- **WHAT THIS TASK INVOLVES**
Reproduce the text of every row below word for word, keeping the original line breaks. Leave the pictures out of your answer.
** Opening RECORDED DATA block **
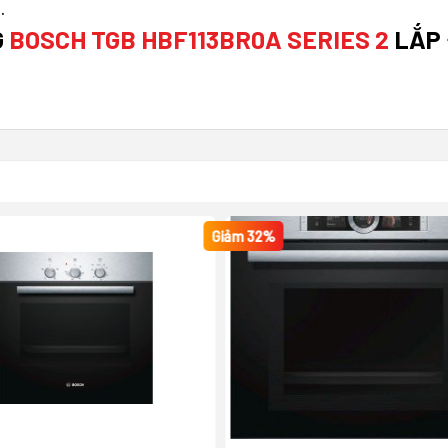
.
G
BOSCH TGB HBF113BR0A SERIES 2
LẮP 
Giảm 32%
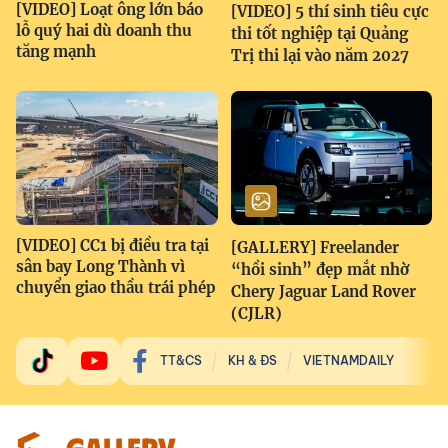
[VIDEO] Loạt ông lớn báo
[VIDEO] 5 thí sinh tiêu cực
lỗ quý hai dù doanh thu
thi tốt nghiệp tại Quảng
tăng mạnh
Trị thi lại vào năm 2027
[VIDEO] CC1 bị điều tra tại
[GALLERY] Freelander
sân bay Long Thành vì
“hồi sinh” đẹp mắt nhờ
chuyển giao thầu trái phép
Chery Jaguar Land Rover
(CJLR)
TT&CS
KH & ĐS
VIETNAMDAILY
GALLERY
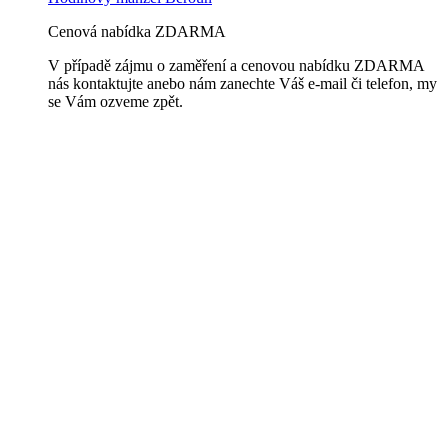
Cenová nabídka ZDARMA
V případě zájmu o zaměření a cenovou nabídku ZDARMA
nás kontaktujte anebo nám zanechte Váš e-mail či telefon, my
se Vám ozveme zpět.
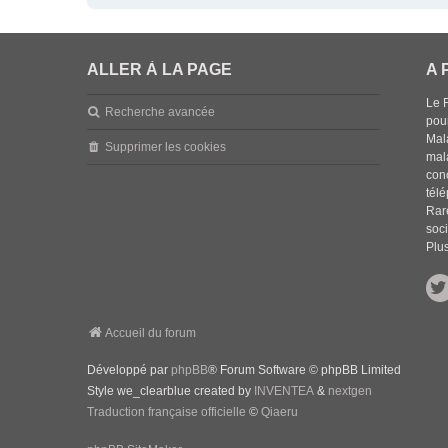
ALLER À LA PAGE
A 
Le 
Recherche avancée
pou
Mala
Supprimer les cookies
mal
con
tél
Rar
soci
Plus
Accueil du forum
Développé par
phpBB
® Forum Software © phpBB Limited
Style we_clearblue created by
INVENTEA
&
nextgen
Traduction française officielle
©
Qiaeru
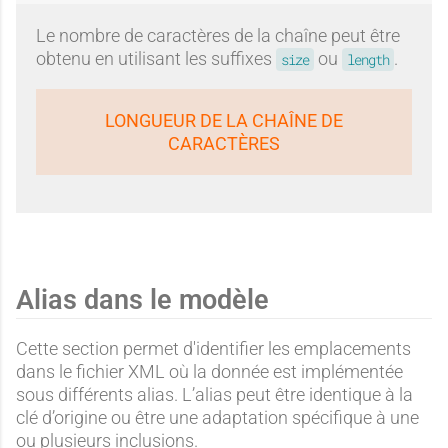
Le nombre de caractères de la chaîne peut être
obtenu en utilisant les suffixes
ou
.
size
length
LONGUEUR DE LA CHAÎNE DE
CARACTÈRES
Alias dans le modèle
Cette section permet d'identifier les emplacements
dans le fichier XML où la donnée est implémentée
sous différents alias. L’alias peut être identique à la
clé d’origine ou être une adaptation spécifique à une
ou plusieurs inclusions.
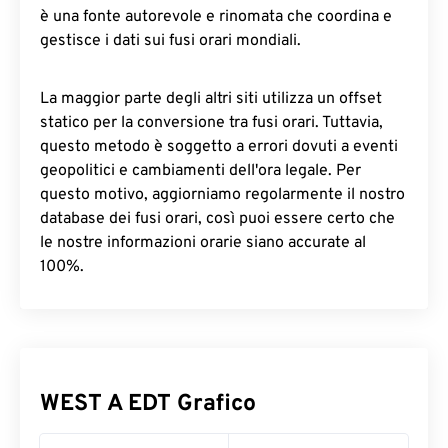
è una fonte autorevole e rinomata che coordina e
gestisce i dati sui fusi orari mondiali.
La maggior parte degli altri siti utilizza un offset
statico per la conversione tra fusi orari. Tuttavia,
questo metodo è soggetto a errori dovuti a eventi
geopolitici e cambiamenti dell'ora legale. Per
questo motivo, aggiorniamo regolarmente il nostro
database dei fusi orari, così puoi essere certo che
le nostre informazioni orarie siano accurate al
100%.
WEST A EDT Grafico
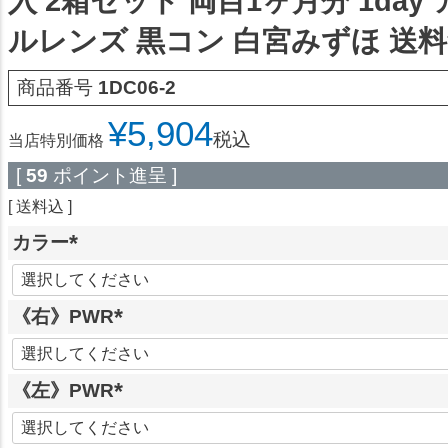
入 2箱セット 両目1ヶ月分 1day
ルレンズ 黒コン 白宮みずほ 送
商品番号
1DC06-2
¥
5,904
税込
当店特別価格
[
59
ポイント進呈 ]
送料込
カラー
(
必
《右》PWR
須
)
(
必
《左》PWR
須
)
(
必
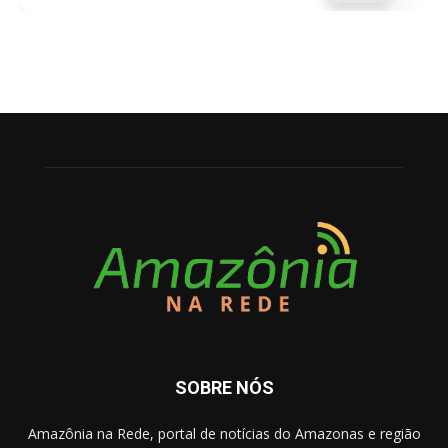
SOBRE NÓS
Amazônia na Rede, portal de notícias do Amazonas e região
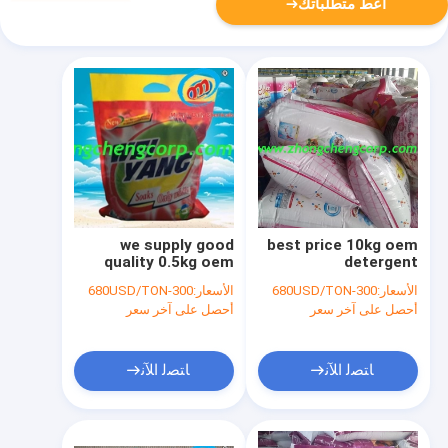
أعط متطلباتك
we supply good
best price 10kg oem
quality 0.5kg oem
detergent
detergent
powder/25kg oem
الأسعار:
300-680USD/TON
الأسعار:
300-680USD/TON
powder/1kg oem
laundry detergent
أحصل على آخر سعر
أحصل على آخر سعر
laundry powder with
powder with high
best price
quality
ﺎﺘﺼﻟ ﺍﻶﻧ
ﺎﺘﺼﻟ ﺍﻶﻧ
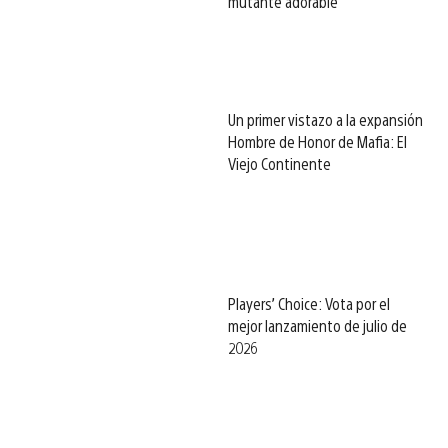
mutante adorable
Un primer vistazo a la expansión
Hombre de Honor de Mafia: El
Viejo Continente
Players’ Choice: Vota por el
mejor lanzamiento de julio de
2026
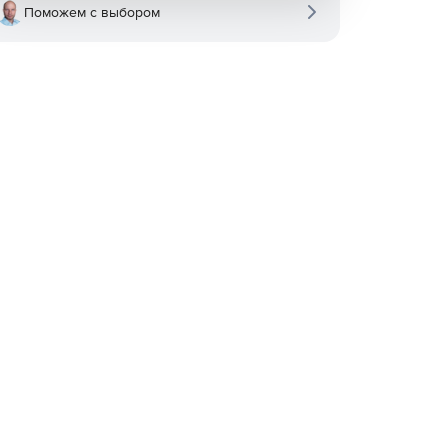
Поможем с выбором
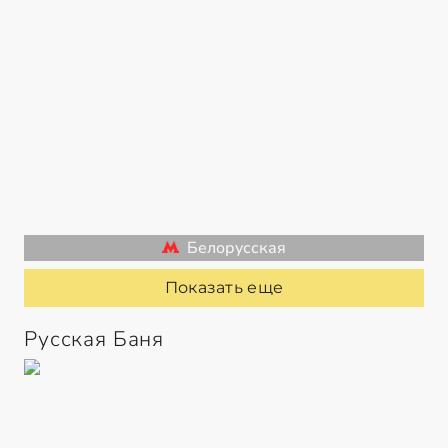
Белорусская
Показать еще
Русская Баня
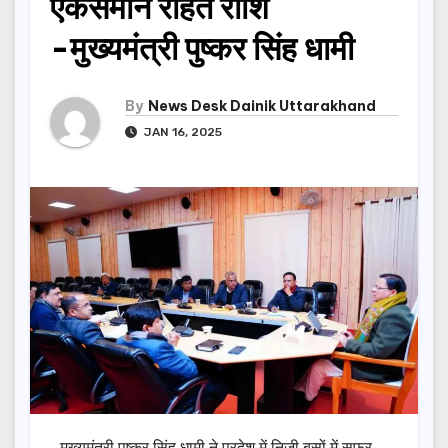
एकसमान राहत राशि
-मुख्यमंत्री पुष्कर सिंह धामी
By
News Desk Dainik Uttarakhand
JAN 16, 2025
मुख्यमंत्री पुष्कर सिंह धामी ने प्रदेश में निजी बसों में सफर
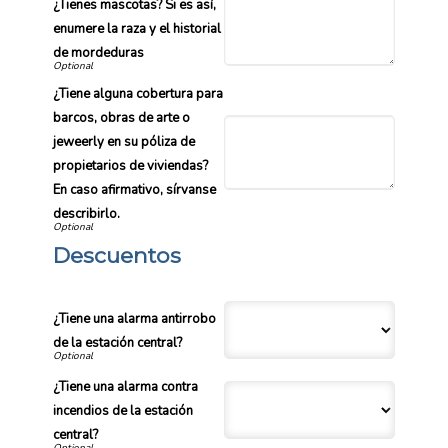
¿Tienes mascotas? Si es así,
enumere la raza y el historial
de mordeduras
¿Tiene alguna cobertura para
barcos, obras de arte o
jeweerly en su póliza de
propietarios de viviendas?
En caso afirmativo, sírvanse
describirlo.
Descuentos
¿Tiene una alarma antirrobo
de la estación central?
¿Tiene una alarma contra
incendios de la estación
central?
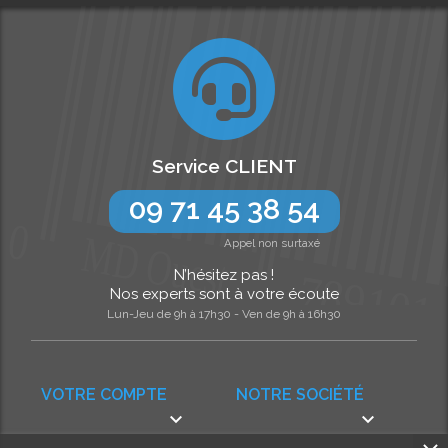
Service CLIENT
09 71 45 38 54
Appel non surtaxé
N’hésitez pas !
Nos experts sont à votre écoute
Lun-Jeu de 9h à 17h30 - Ven de 9h à 16h30
VOTRE COMPTE
NOTRE SOCIÉTÉ


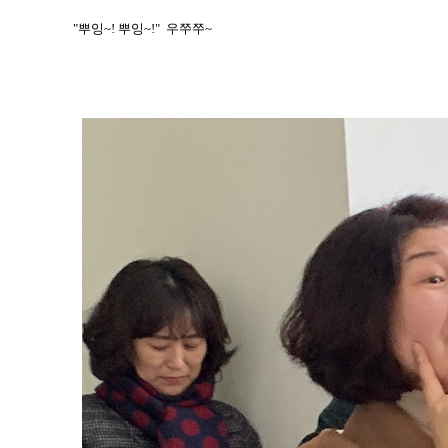
"뿌잉~! 뿌잉~!" 우쭈쭈~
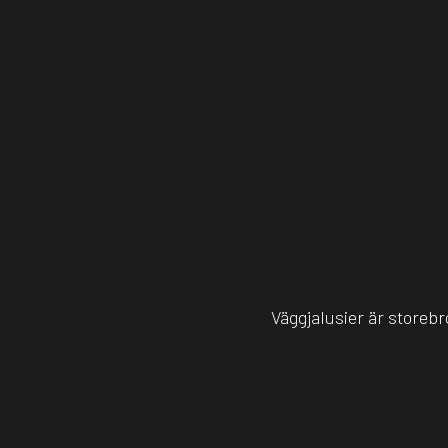
Väggjalusier är storebro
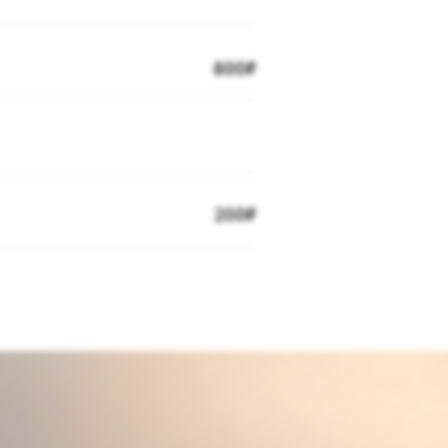
800₽
200₽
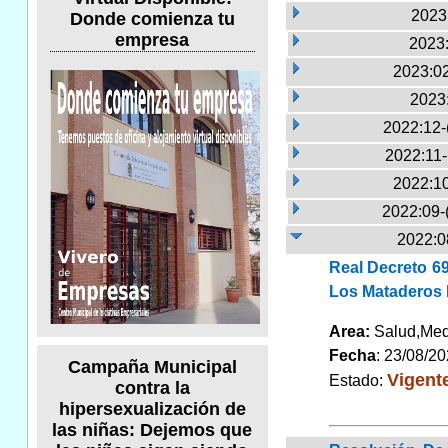
2023:
Donde comienza tu
empresa
2023:
2023:02
2023
2022:12-
2022:11
2022:10
2022:09-
2022:0
Real Decreto 6
Los Mataderos M
Area:
Salud,Me
Fecha
: 23/08/2
Campaña Municipal
Vigent
Estado:
contra la
hipersexualización de
las niñas: Dejemos que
** Closing RECORDED DATA block **
- **ANSWER**
.
G
BOSCH TGB HBF113BR0A SERIES 2
LẮP 
Giảm 32%
[VIDEO] Loạt ông lớn báo
[VIDEO] 5 thí sinh tiêu cực
lỗ quý hai dù doanh thu
thi tốt nghiệp tại Quảng
tăng mạnh
Trị thi lại vào năm 2027
[VIDEO] CC1 bị điều tra tại
[GALLERY] Freelander
sân bay Long Thành vì
“hồi sinh” đẹp mắt nhờ
chuyển giao thầu trái phép
Chery Jaguar Land Rover
(CJLR)
TT&CS
KH & ĐS
VIETNAMDAILY
GALLERY
Cenová nabídka ZDARMA
V případě zájmu o zaměření a cenovou nabídku ZDARMA
nás kontaktujte anebo nám zanechte Váš e-mail či telefon, my
se Vám ozveme zpět.
ALLER À LA PAGE
A 
Le 
Recherche avancée
pou
Mala
Supprimer les cookies
mal
con
tél
Rar
soci
Plus
Accueil du forum
Développé par
phpBB
® Forum Software © phpBB Limited
Style we_clearblue created by
INVENTEA
&
nextgen
Traduction française officielle
©
Qiaeru
Le nombre de caractères de la chaîne peut être
obtenu en utilisant les suffixes
ou
.
size
length
LONGUEUR DE LA CHAÎNE DE
CARACTÈRES
Alias dans le modèle
Cette section permet d'identifier les emplacements
dans le fichier XML où la donnée est implémentée
sous différents alias. L’alias peut être identique à la
clé d’origine ou être une adaptation spécifique à une
ou plusieurs inclusions.
è una fonte autorevole e rinomata che coordina e
gestisce i dati sui fusi orari mondiali.
La maggior parte degli altri siti utilizza un offset
statico per la conversione tra fusi orari. Tuttavia,
questo metodo è soggetto a errori dovuti a eventi
geopolitici e cambiamenti dell'ora legale. Per
questo motivo, aggiorniamo regolarmente il nostro
database dei fusi orari, così puoi essere certo che
le nostre informazioni orarie siano accurate al
100%.
WEST A EDT Grafico
入 2箱セット 両目1ヶ月分 1day
ルレンズ 黒コン 白宮みずほ 送
商品番号
1DC06-2
¥
5,904
税込
当店特別価格
[
59
ポイント進呈 ]
送料込
カラー
(
必
《右》PWR
須
)
(
必
《左》PWR
須
)
(
必
SOBRE NÓS
Amazônia na Rede, portal de notícias do Amazonas e região
أعط متطلباتك
we supply good
best price 10kg oem
quality 0.5kg oem
detergent
detergent
powder/25kg oem
الأسعار:
300-680USD/TON
الأسعار:
300-680USD/TON
powder/1kg oem
laundry detergent
أحصل على آخر سعر
أحصل على آخر سعر
laundry powder with
powder with high
best price
quality
ﺎﺘﺼﻟ ﺍﻶﻧ
ﺎﺘﺼﻟ ﺍﻶﻧ
mutante adorable
Un primer vistazo a la expansión
Hombre de Honor de Mafia: El
Viejo Continente
Players’ Choice: Vota por el
mejor lanzamiento de julio de
2026
Поможем с выбором
Белорусская
Показать еще
Русская Баня
एकसमान राहत राशि
-मुख्यमंत्री पुष्कर सिंह धामी
By
News Desk Dainik Uttarakhand
JAN 16, 2025
मुख्यमंत्री पुष्कर सिंह धामी ने प्रदेश में निजी बसों में सफर
¿Tienes mascotas? Si es así,
enumere la raza y el historial
de mordeduras
¿Tiene alguna cobertura para
barcos, obras de arte o
jeweerly en su póliza de
propietarios de viviendas?
En caso afirmativo, sírvanse
describirlo.
Descuentos
¿Tiene una alarma antirrobo
de la estación central?
¿Tiene una alarma contra
incendios de la estación
central?
Service CLIENT
09 71 45 38 54
Appel non surtaxé
N’hésitez pas !
Nos experts sont à votre écoute
Lun-Jeu de 9h à 17h30 - Ven de 9h à 16h30
VOTRE COMPTE
NOTRE SOCIÉTÉ


"뿌잉~! 뿌잉~!" 우쭈쭈~
Väggjalusier är storebro
800₽
200₽
2023:
Donde comienza tu
empresa
2023:
2023:02
2023
2022:12-
2022:11
2022:10
2022:09-
2022:0
Real Decreto 6
Los Mataderos M
Area:
Salud,Me
Fecha
: 23/08/2
Campaña Municipal
Vigent
Estado:
contra la
hipersexualización de
las niñas: Dejemos que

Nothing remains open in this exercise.